MaxMindDB (/var/www/discourse/vendor/data/GeoLite2-City.mmdb) could not be found: No such file or directory @ rb_sysopen - /var/www/discourse/vendor/data/GeoLite2-City.mmdb

and

MaxMindDB (/var/www/discourse/vendor/data/GeoLite2-ASN.mmdb) could not be found: No such file or directory @ rb_sysopen - /var/www/discourse/vendor/data/GeoLite2-ASN.mmdb

I am in the process of looking up how to fix this issue, I tried rebuilding my app but I’m not 100% sure if the rebuild was successful. I am still randomly getting the MaxMindDB could not be found errors in addition to the 400 errors and the 503 error I was getting earlier.

1 Like

I’ve been chipping away at this for most of the early morning and haven’t made much progress. I think I eliminated the MaxMindDB errors (they were sporadic and inconsistent earlier, I haven’t been able to replicate them for the past 3 hours) and I rebuilt my app several times successfully.

Here is where the SSO Pipeline breaks:

  • user visits discourse
  • Since there isn’t an active session the user is redirected to discourse/session/sso_login
  • The user is redirected to my-site/discourse_sso?sso=XXXX&sig=XXXX
  • When the previous route from my site is hit I make a GET request to /users/by-external/userId.json
    • this returns a 403 Forbidden
  • Immediately after a POST request is sent to /admin/users/sync_sso
    • this results to a 404 "No route matches [POST] /admin/users/sync_sso
  • Eventually, my site returns a 503 Forbidden message (I need to clean up some of the error messages on my site’s end)

I feel like the error is on the Rails app side of things (please correct me if I am wrong). One reason I feel this way is because, at the EOD Friday, everything worked, there is proof since I had a few new users sign up between Friday evening and Saturday (and logging in or creating a new user is what was broken). As I mentioned in previous posts, I thought I fixed everything then, however, when I started work on Saturday, I noticed it was broken again.

1 Like

I’m not sure why you are making the requests to /users/by-external/<external_id>.json and /admin/users/sync_sso.
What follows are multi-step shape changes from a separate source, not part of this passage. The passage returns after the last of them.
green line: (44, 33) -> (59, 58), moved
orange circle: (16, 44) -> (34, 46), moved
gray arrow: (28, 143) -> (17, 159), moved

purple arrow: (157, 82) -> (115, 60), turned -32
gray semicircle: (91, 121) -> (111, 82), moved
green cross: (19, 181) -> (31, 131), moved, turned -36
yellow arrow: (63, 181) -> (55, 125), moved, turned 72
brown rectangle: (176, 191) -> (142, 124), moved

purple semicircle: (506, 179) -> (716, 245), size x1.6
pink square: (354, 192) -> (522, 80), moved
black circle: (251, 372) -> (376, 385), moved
The normal flow would be to just redirect the user to /session/sso_login with the SSO payload set as query parameters on the URL. There are details about what the sync_sso route is used for here: Sync SSO user data with the sync_sso route.

Making a request to /users/by-external/<external_id> with an external_id that is not yet associated with a Discourse users should return a 404 (not found) error. If the external_id is associated with a Discourse user, the user should be returned.

2 Likes

@simon, The request to /users/by-external/USER-ID.json is to check if the user already has an account on my discourse, if a user is found with that id, they are added/removed from discourse groups associated with my site with a PUT request to(/admin/groups/groupId/members.json) and then redirected to my-discourse/session/sso_login.
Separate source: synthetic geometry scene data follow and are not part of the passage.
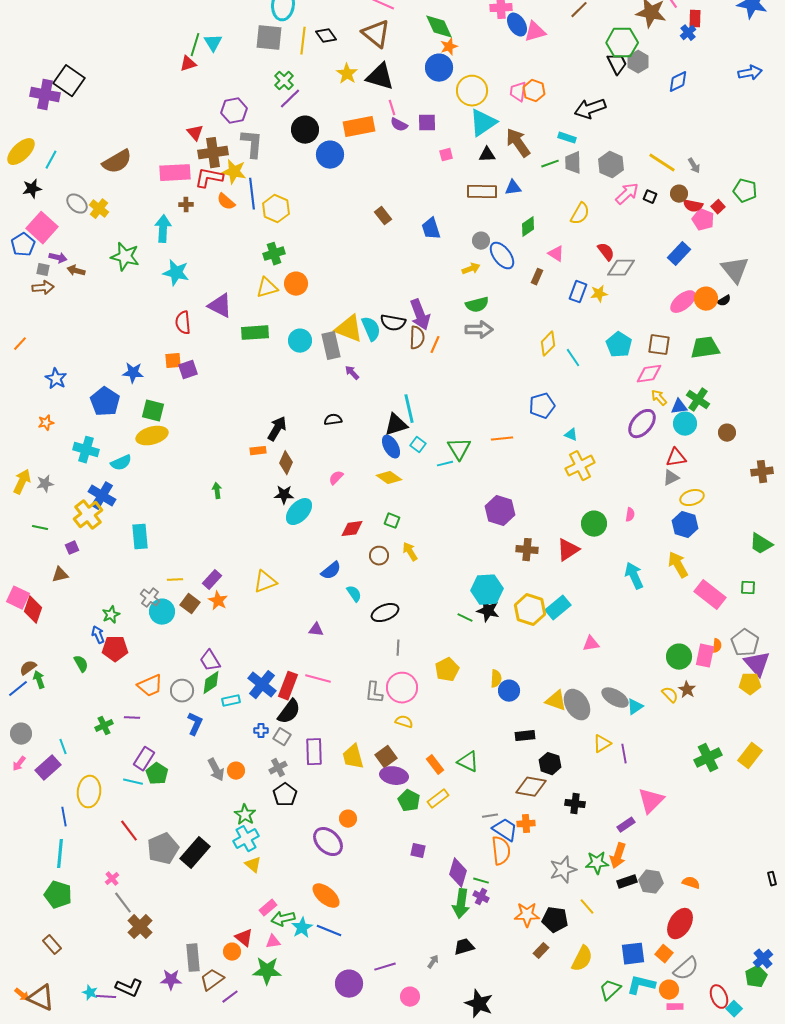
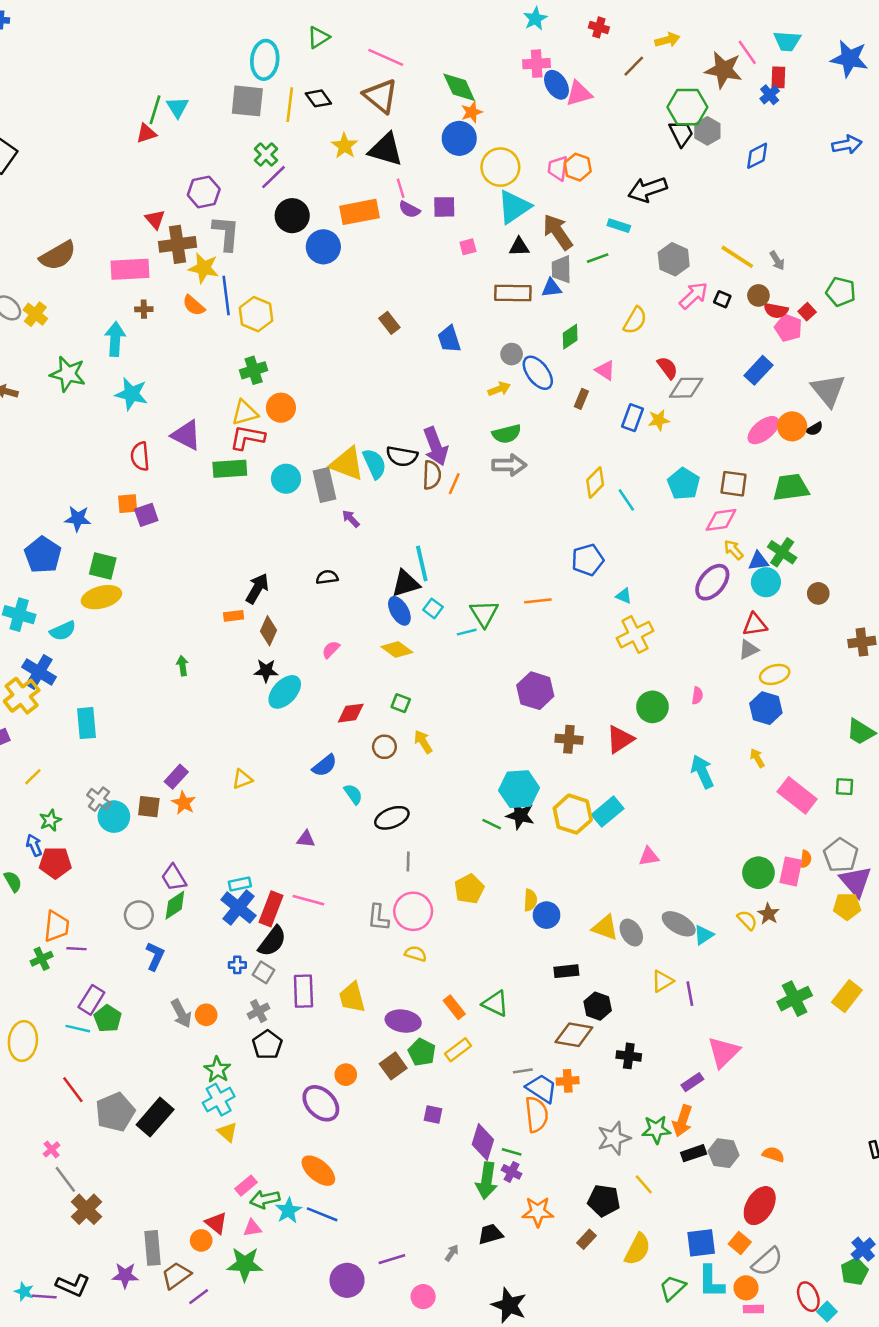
gray trapezoid: (573, 163) -> (561, 269), moved
red L-shape: (209, 178) -> (247, 438), moved
yellow arrow: (678, 565) -> (757, 758), size x0.6
yellow line: (175, 580) -> (33, 777), moved, turned -42
yellow triangle: (265, 582) -> (242, 779), size x0.7
brown square: (190, 604) -> (149, 807), turned -30
orange trapezoid: (150, 686) -> (57, 926), moved, turned -60
cyan rectangle: (231, 701) -> (240, 884), moved
gray ellipse: (577, 705) -> (631, 933), size x0.7
brown square: (386, 757) -> (393, 1066), moved
orange star: (527, 915) -> (538, 1212), moved
cyan L-shape: (641, 985) -> (711, 1282), turned -104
If the user doesn’t have an account, the account is added via a POST to /admin/users/sync_sso and after the user is created (and added to their proper discourse groups), they are redirected to my-discourse/session/sso_login.

I’ll follow up and re-read the docs you listed (thank you!). We’ve had this flow running without any hiccups since early 2015 (and discourse and the SSO option has been such a valuable tool for us!), it’s weird that it suddenly stopped working this past week.

3 Likes

@simon I really appreciate all of your help! I fixed the problem. The Api-Username we were using “deactivated” sometime last week (due to inactivity). I originally speculated that could have been the problem. I re-activated the user on Friday, and more than likely that is what fixed everything on Friday (I originally thought it was moving the Api-Username and Api-Key into the Header).

Discourse deactivated the same user sometime Saturday morning again, which explains why everything was working and then it suddenly stopped. I didn’t think the user would have been deactivated again so soon due to inactivity.

I changed the Api-Username now to “system” to prevent this from breaking in the future. Thanks again for your help, in the process of debugging this my backup logs are working again and I certainly learned a lot!

3 Likes

This topic was automatically closed 30 days after the last reply. New replies are no longer allowed.